On average, it takes about 7 hours to reach the summit and about 5 hours to descend.

It is easy to want to give in to the rigors of the climb. The slope is extremely rocky and steep, often requiring a bit of scrambling. The air gets thinner with each step higher and breathing becomes more labored. The lack of shade means one is relentlessly subjected to the blazing sun. And yet, step-by-step, mile-after-mile, one perseveres. And perhaps, if lucky, one can find a sense of calm and serenity in an almost Zen-like existence where your actions are guided by intuition rather than conscious thought. Slow, rhythmic breathing, coupled with short, methodical steps that calm the body rather than stress it was my key to enduring the climb.

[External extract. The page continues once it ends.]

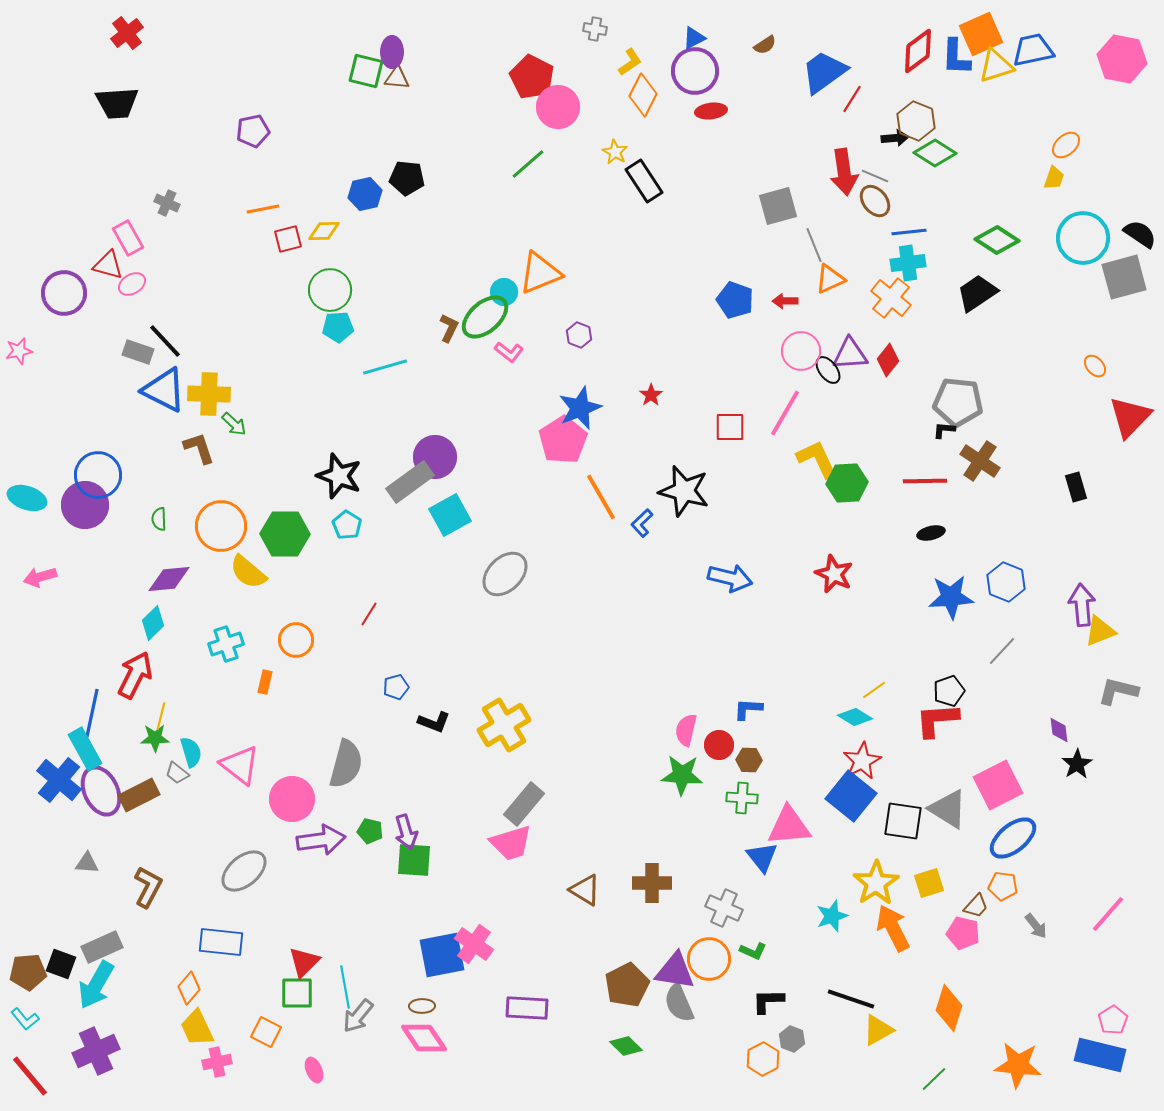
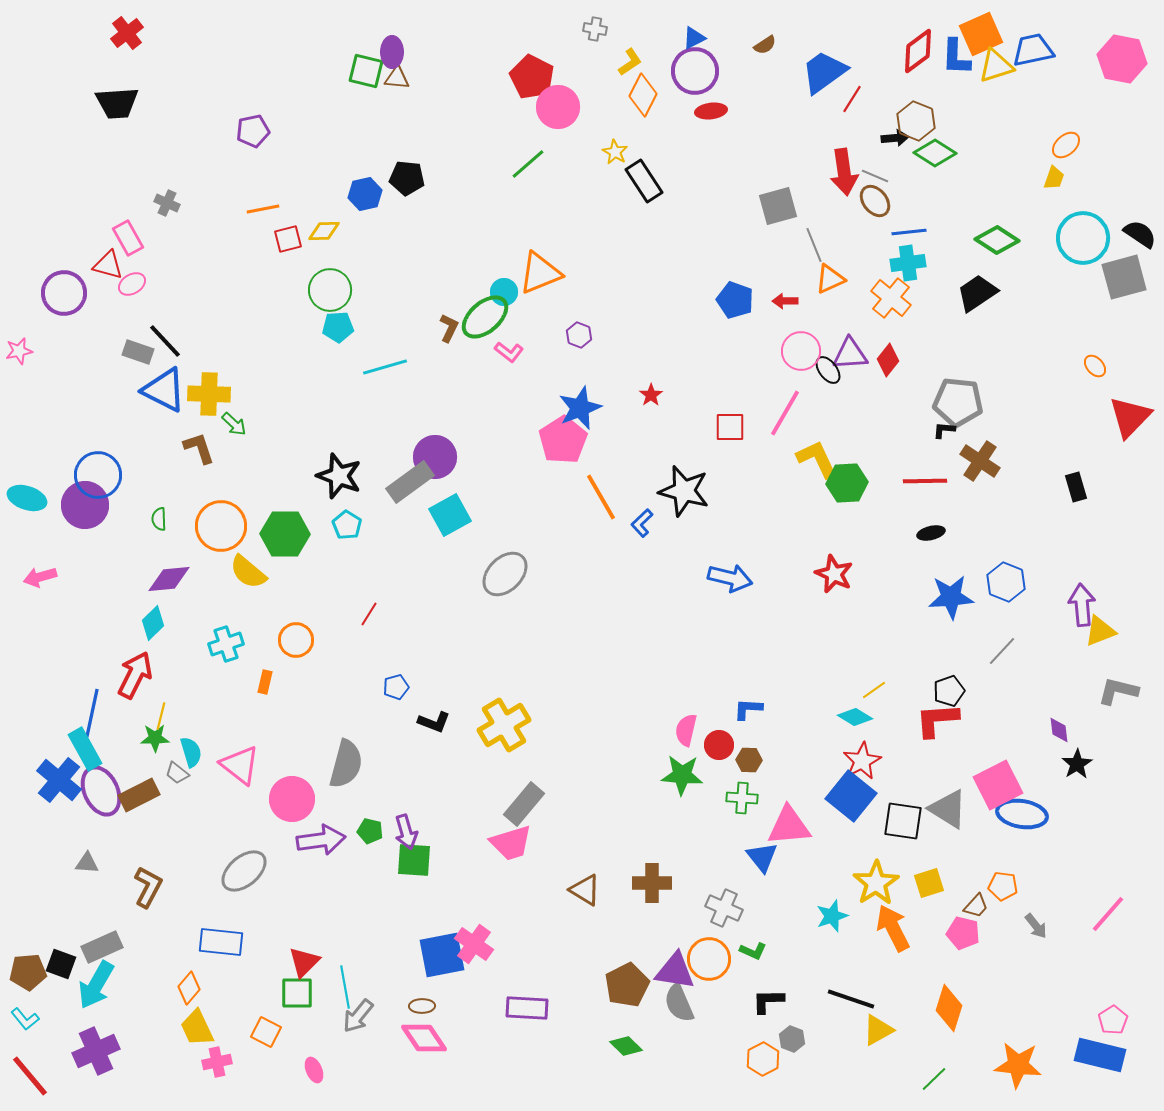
blue ellipse at (1013, 838): moved 9 px right, 24 px up; rotated 48 degrees clockwise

Yet, despite looking up and ahead to see only the top of the mountain and a seemingly endless rocky trail, one can turn around and appreciate the view of Japan at your feet, the intense colors of the volcanic soil, the ever-changing cloud formations as they dart around the mountain, and the peacefulness. The quiet solitude, even with other people around, seems reverential and meditative.

Curiously, I thought of the tea ceremony while climbing. Not only is it a time to fully explore many of one’s senses, but I reflected on the idea that each tea bowl carries the experience of every person who has ever used that vessel, and similarly, Mt. Fuji carries the experiences of each person who has ever climbed up its steep slopes. And with each step, I too, added to the history and spirit of those that had gone before me for thousands of years.

Reaching the top was met with both a sense of relief and exhilaration. Joined with hundreds of other people in the darkness of night, awaiting the sunrise, people huddled together in the frigid cold and blustery winds awaiting the first signs of light from the East. Eventually, the mists and clouds surrounding the summit gave way to the sun rising above the clouds far below, and the cheer of greeting the new day was shared by all. We had braved the final kilometers of hiking in the dark, the bone-chilling winds and the near-freezing temperatures to be in a special place that most people will never experience. The sunrise was enough to bring tears to my eyes for having the privilege to be in this space at this moment, and I gave silent thanks for being able to witness and savor the moment. The sweat and struggle of the journey was replaced with the awe and beauty of nature unfolding before us and we were all experiencing a moment never to be recreated again.

Perhaps climbing Mt. Fuji is a metaphor . I have often reflected on the transition from a relatively quiet Midwestern existence to moving and living in arguably the world’s largest megalopolis and adjusting to a new culture. It was not without its challenges. What was easy and comfortable back in the US was now new and unusual. The struggles of communicating and doing daily chores was real. But, like climbing Fujisan, step-by-step, struggling for air in the freezing cold up the steep slopes, one acclimates. One prepares and then accepts the challenges as best as one can. One takes a deep breath and takes small, measured steps. One adapts. One makes progress. And eventually, little-by-little, we succeed. We reach the summit and look back from where you were far below and compare it to where you are now. One looks around and sees the horizon and the possibilities. And, like being atop Mt. Fuji, the view is wonderful!

Michael takes a selfie at the Mt. Fuji Automated Weather Station!